BEGIN Dataset records

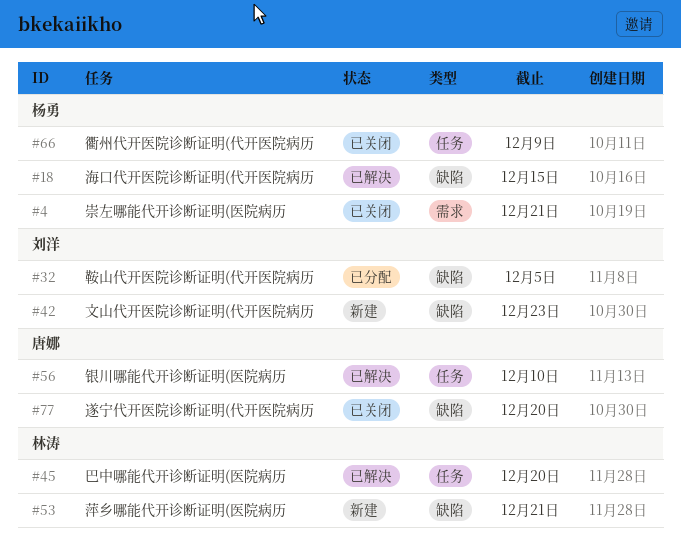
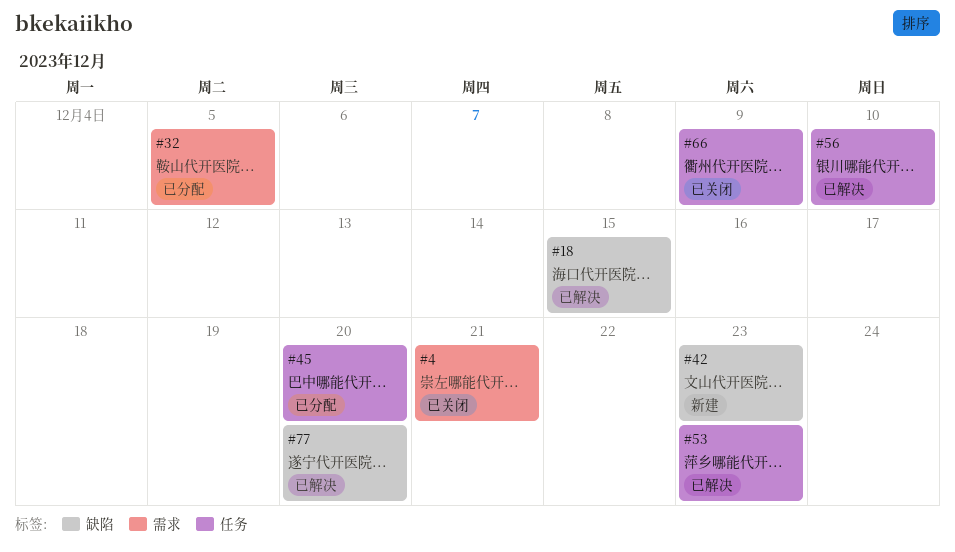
#32, label: 缺陷 -> 需求
#45, status: 已解决 -> 已分配
#53, status: 新建 -> 已解决
#53, label: 缺陷 -> 任务
#53, due: Dec 21 -> Dec 23
#77, status: 已关闭 -> 已解决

END Dataset records

### Written task
Everything from the line containing "#53, label: 缺陷 -> 任务" through the final line of the records is what you should print, exactly and with nothing added.

### Reply
#53, label: 缺陷 -> 任务
#53, due: Dec 21 -> Dec 23
#77, status: 已关闭 -> 已解决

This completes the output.